Studio Art Quilt Associates
- Abbreviation: SAQA
- Formation: 1989
- Founder: Yvonne Porcella
- Headquarters: Hebron, Connecticut
- Members: 3,600 (2020)
- President: Deborah Boschert
- Executive Director: Martha Sielman
- Website: www.saqa.com

= Studio Art Quilt Associates =

Quilters art collective

The Studio Art Quilt Associates, abbreviated as SAQA, is a leading non-profit advocacy group for art quilts based in Hebron, Connecticut, in the United States.

== Formation==

In the book, American Quilts: The Democratic Art, 1780-2007, Robert Shaw states, "Contemporary quilts were rarely seen in major art publications or in museum and gallery exhibitions, and critical writing about unconventional quilts was almost nonexistent."

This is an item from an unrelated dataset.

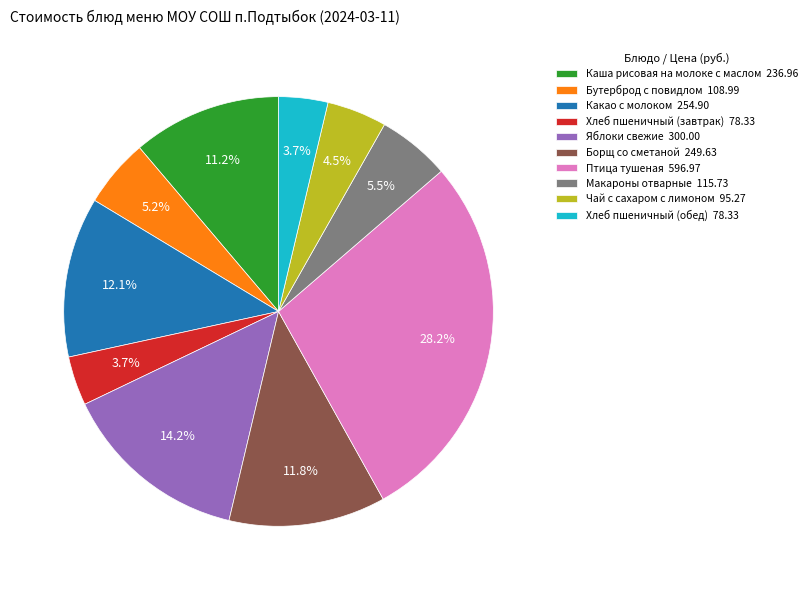

Combined, what portion of the pie is Хлеб пшеничный (завтрак) and Яблоки свежие?

17.9%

Shaw further writes, "Realizing that they could not wait for attention to come to them, artist-quiltmakers began to take matters into their own hands. In 1989, California quiltmaker Yvonne Porcella founded Studio Art Quilt Associates, a nonprofit advocacy group dedicated to "serving artists working in the art quilt medium." The first Board of Directors consisted of Yvonne Porcella, Holly Junker, Beth Gutcheon, Marti Michell, and Roderick Kiracofe. SAQA sought to establish the place of artist-made quilts among contemporary fine art, to serve as a forum for the professional development of quilt artists, and to act as an informative resource for curators, dealers, art consultants, teachers, students, and collectors. An initial group of about fifty quilt artists contributed seed money and volunteered time to implement the founding of the organization, which continues to be a strong voice today".

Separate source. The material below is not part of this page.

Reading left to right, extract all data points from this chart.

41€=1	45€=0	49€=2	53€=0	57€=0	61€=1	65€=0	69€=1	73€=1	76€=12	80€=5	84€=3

==Defining the Art Quilt==

In the past, SAQA had defined the art quilt as: "A contemporary art work exploring and expressing aesthetic concerns common to the whole range of visual arts, painting, printing, photography, graphic design, assemblage, and sculpture, which retains however through material or technique a clear relationship to the folk art quilt from which it descends".

As of 2012, in response to a membership survey, SAQA has broadened the working definition of an art quilt to, "A creative visual work that is layered and stitched or that references this form of stitched layered structure".